Mercer had met Harry the night he moved into the renovated townhouse. He had gone to Tiny’s as a distraction from the monotony of unpacking while Harry seemed to live in the seedy establishment. Harry was more than twice Mercer’s age, but both enjoyed a recluse’s solitude and a bachelor’s aversion to sobriety. They never analyzed the deep friendship that had grown since then, but others who knew them realized that, in each other, they sought the family neither had. Childless, Harry needed to know that there would be someone who remembered him after he was gone. Mercer wanted the stabilizing force that his friend represented, a responsibility and loyalty to someone other than himself. In many ways, one was an older version of the other, yet they complemented as well. Harry acted as a temper to Mercer and Mercer’s vitality reminded the octogenarian what his life had once been. And along the way, they had learned to rely on each other, an act alien to both men. What had started casually had solidified into a bond stronger than any father and son’s, for this was an association of choice.

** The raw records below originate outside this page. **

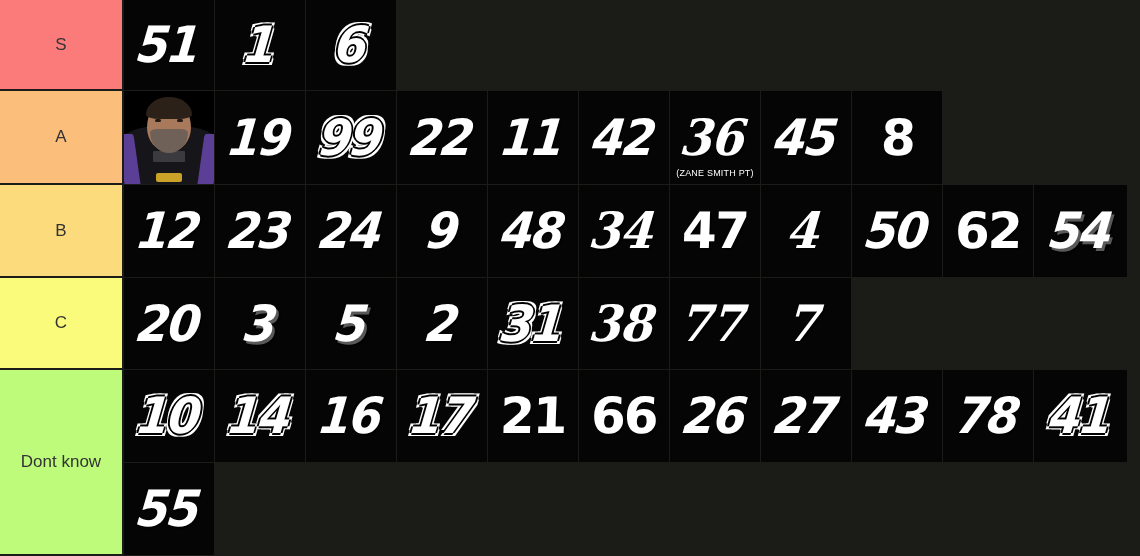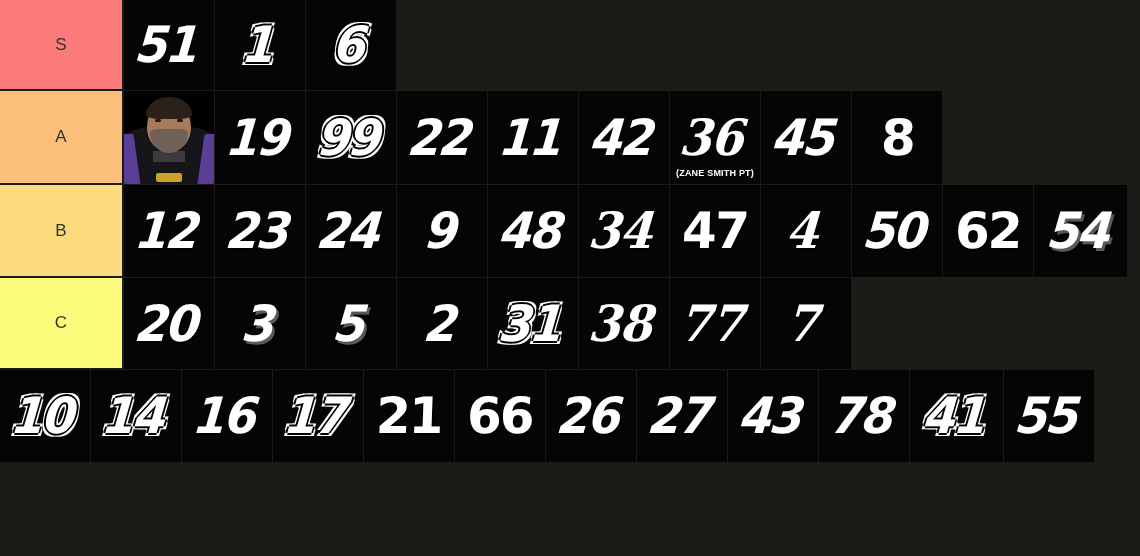--- a/index.html
+++ b/index.html
@@ -121,7 +121,7 @@
     text-align: center;
     color: #ffffff;
     font-family: "Liberation Sans", sans-serif;
-    font-weight: bold;
+    font-weight: normal;
     font-size: 9px;
     letter-spacing: 0.2px;
     white-space: nowrap;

Mercer made a fresh pot of coffee, one not brewed to his masochistic tastes, while Harry smoked through his first of forty daily cigarettes. Harry was quieter than normal, and Mercer sensed something was bothering him. “You okay?”
“Ah, it’s nothing.” While time may have thinned his frame so that his hands and feet seemed oversized and folds of skin hung from his face, Harry’s voice still grated like a rusty machine tool. “How long have we known each other?”
“Going on seven years now. Why?”
“I made the mistake of watching this news show a couple days ago. They had a segment about aging.”
“Oh shit.”
“Oh shit is right,” Harry replied. “Do you know that statistically I’ve been dead for nearly fifteen years? According to the experts, I have a more dangerous lifestyle than an L.A. gang member. I smoke two packs a day, down a couple bottles of booze a week, and the last time I got any exercise was World War Two.”
Mercer grinned. “Don’t worry about it. You’re the other end of the spectrum, that’s all. You make up for the health-nut Wall Street types who drop dead at forty. When was the last time you were sick?”